C’est le matin, vers 9 h, je suis assis avec mon bouquin, seul, dans le wagon. Le temps maussade ne donne pas envie de s’intéresser au paysage. Plongé dans Le Passage de Justin Cronin, je ne l’entends pas arriver, je ne la vois pas s’assoir ni s’allonger. Quand je lève la tête, en entendant le nom de ma destination dans le haut-parleur, je vois ce que vous voyez sur la photo.
PS : regarder sur un véritable écran, pas sur un téléphone.

Gare Saint-Charles

Assis en bas du grand escalier de la gare, l’objectif grand angulaire tourné vers le haut, j’attends que quelqu’un entre dans le champ. il court vite !

Place Père Pierre Saisse

Difficile à dire, n’est-ce pas ? Une petite place entre la rue du Petit Puits et la rue du Panier, au cœur du vieux Marseille.
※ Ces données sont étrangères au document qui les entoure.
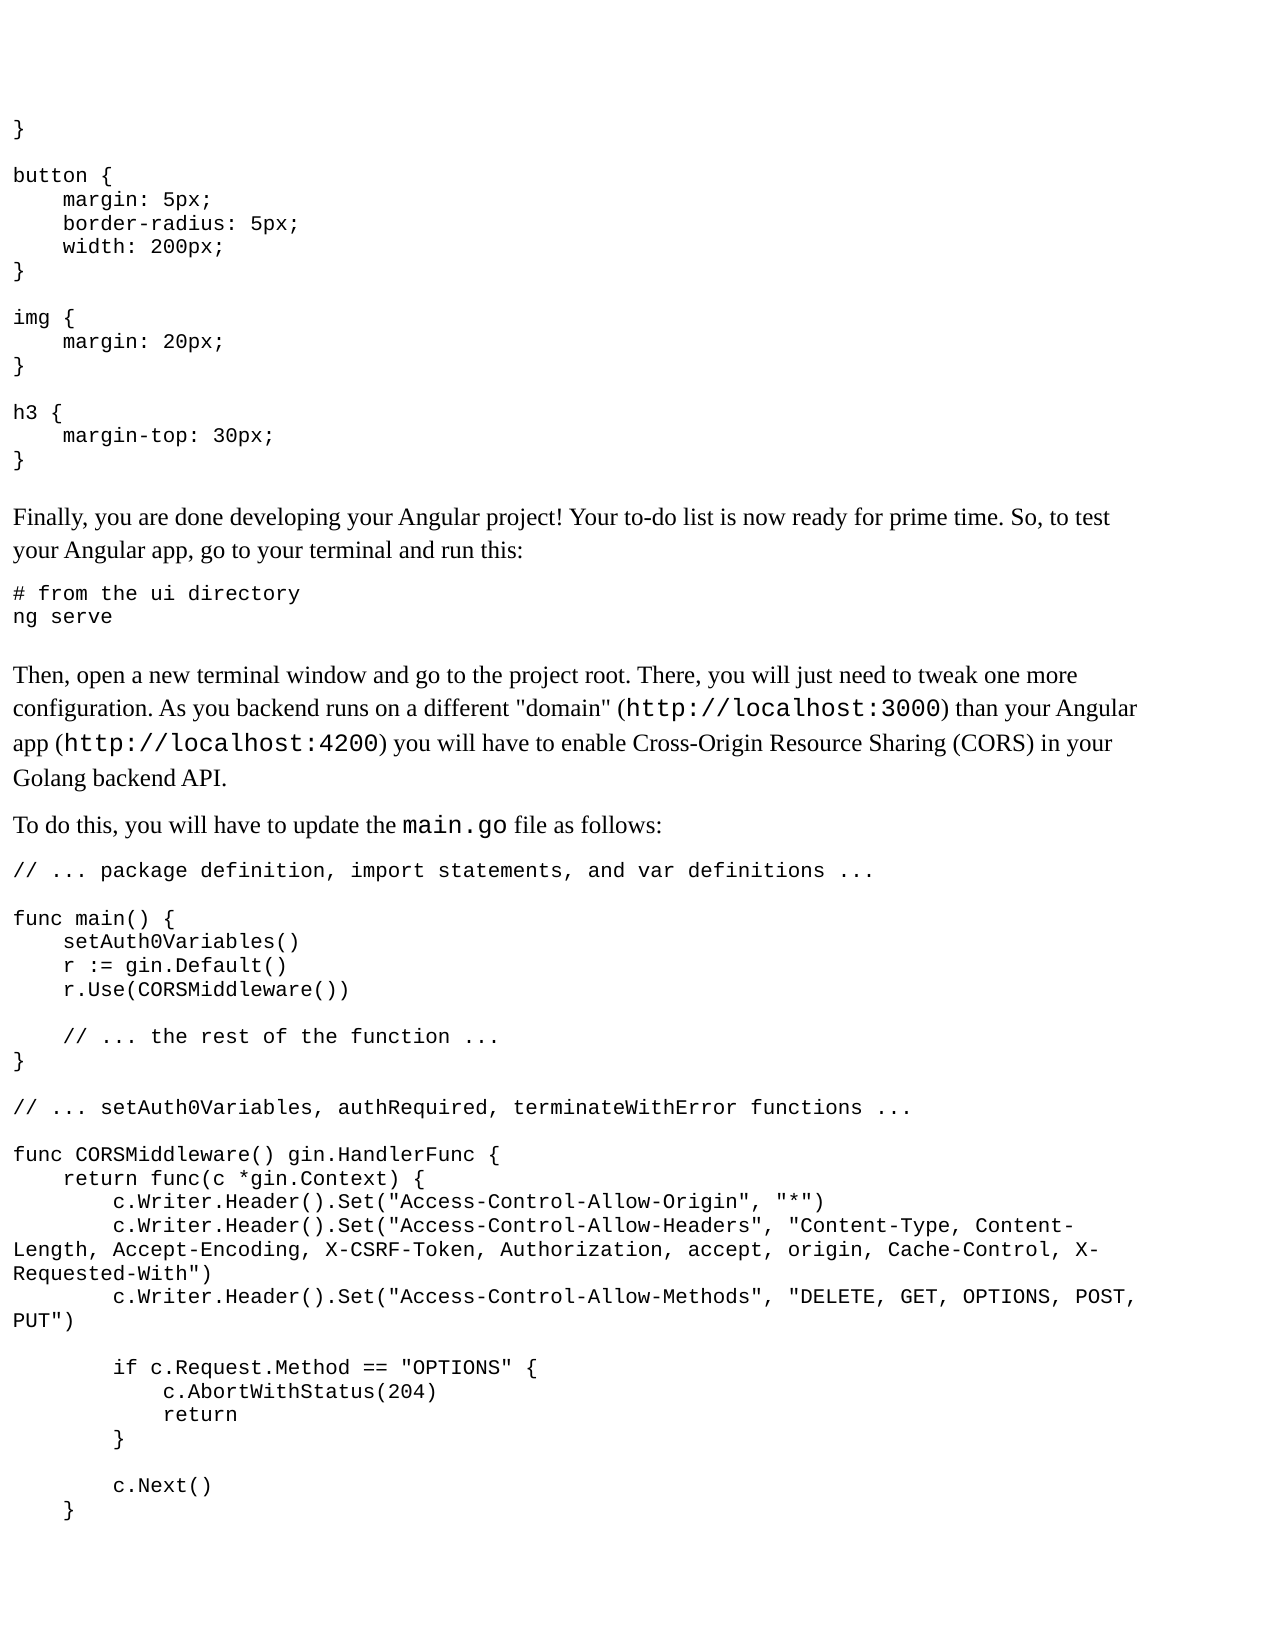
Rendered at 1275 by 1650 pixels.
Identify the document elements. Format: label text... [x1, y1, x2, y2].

text c.AbortWithStatus(204) [13, 1381, 1157, 1404]
text } [13, 118, 1157, 142]
text // ... package definition, import statements, and var definitions ... [13, 861, 1157, 884]
text h3 { [13, 402, 1157, 426]
text margin: 5px; [13, 189, 1157, 213]
text c.Next() [13, 1475, 1157, 1499]
text setAuth0Variables() [13, 931, 1157, 955]
text // ... setAuth0Variables, authRequired, terminateWithError functions ... [13, 1097, 1157, 1121]
text To do this, you will have to update the main.go file as follows: [13, 811, 1157, 841]
text c.Writer.Header().Set("Access-Control-Allow-Methods", "DELETE, GET, OPTIONS, POST, PUT") [13, 1286, 1157, 1333]
text border-radius: 5px; [13, 213, 1157, 236]
text img { [13, 307, 1157, 331]
text Then, open a new terminal window and go to the project root. There, you will just need to tweak one more configuration. As you backend runs on a different "domain" (http://localhost:3000) than your Angular app (http://localhost:4200) you will have to enable Cross-Origin Resource Sharing (CORS) in your Golang backend API. [13, 660, 1157, 792]
text r.Use(CORSMiddleware()) [13, 979, 1157, 1002]
text ng serve [13, 607, 1157, 630]
text // ... the rest of the function ... [13, 1026, 1157, 1050]
text c.Writer.Header().Set("Access-Control-Allow-Origin", "*") [13, 1192, 1157, 1215]
text Finally, you are done developing your Angular project! Your to-do list is now ready for prime time. So, to test your Angular app, go to your terminal and run this: [13, 502, 1157, 564]
text func main() { [13, 908, 1157, 931]
text return [13, 1404, 1157, 1428]
text if c.Request.Method == "OPTIONS" { [13, 1357, 1157, 1381]
text func CORSMiddleware() gin.HandlerFunc { [13, 1144, 1157, 1168]
text c.Writer.Header().Set("Access-Control-Allow-Headers", "Content-Type, Content-Length, Accept-Encoding, X-CSRF-Token, Authorization, accept, origin, Cache-Control, X-Requested-With") [13, 1215, 1157, 1286]
text } [13, 1428, 1157, 1452]
text # from the ui directory [13, 583, 1157, 607]
text } [13, 1499, 1157, 1523]
text } [13, 354, 1157, 378]
text margin-top: 30px; [13, 426, 1157, 449]
text } [13, 1050, 1157, 1073]
text } [13, 260, 1157, 284]
text margin: 20px; [13, 331, 1157, 354]
text } [13, 449, 1157, 473]
text r := gin.Default() [13, 955, 1157, 979]
text return func(c *gin.Context) { [13, 1168, 1157, 1192]
text width: 200px; [13, 236, 1157, 260]
text button { [13, 165, 1157, 189]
Je suis d’abord séduit par les couleurs et puis il est là, assis, tranquille, un ballon de foot à ses pieds. Un peu rêveur, il doit attendre se copains.

Pointe Rouge

Le samedi 8 mai, c’est la régate aviron de l’ASPTT à la Pointe Rouge. Je profite de mes allers retours pour photographier le public assis sur la digue du large. Là, posté derrière les gens, je fais un petit bruit de bouche pour attirer l’attention du gros chien. Ça marche au-delà de mes espérances.

Panier

Dans mes déambulations marseillaises, j’ai une affection particulière pour le quartier du Panier où il y a toujours ou presque quelque chose à voir… et à photographier.
Ici, je marche dans une ruelle perpendiculaire à celle de l’image, je tourne la tête par réflexe et je fais la photo en continuant mon chemin. A posteriori je me dis que le cadre, les verticales, la pose du type sur sa chaise haute sous un réverbère m’ont fait déclencher sans réfléchir. Et souvent, c’est ce qui marche le mieux.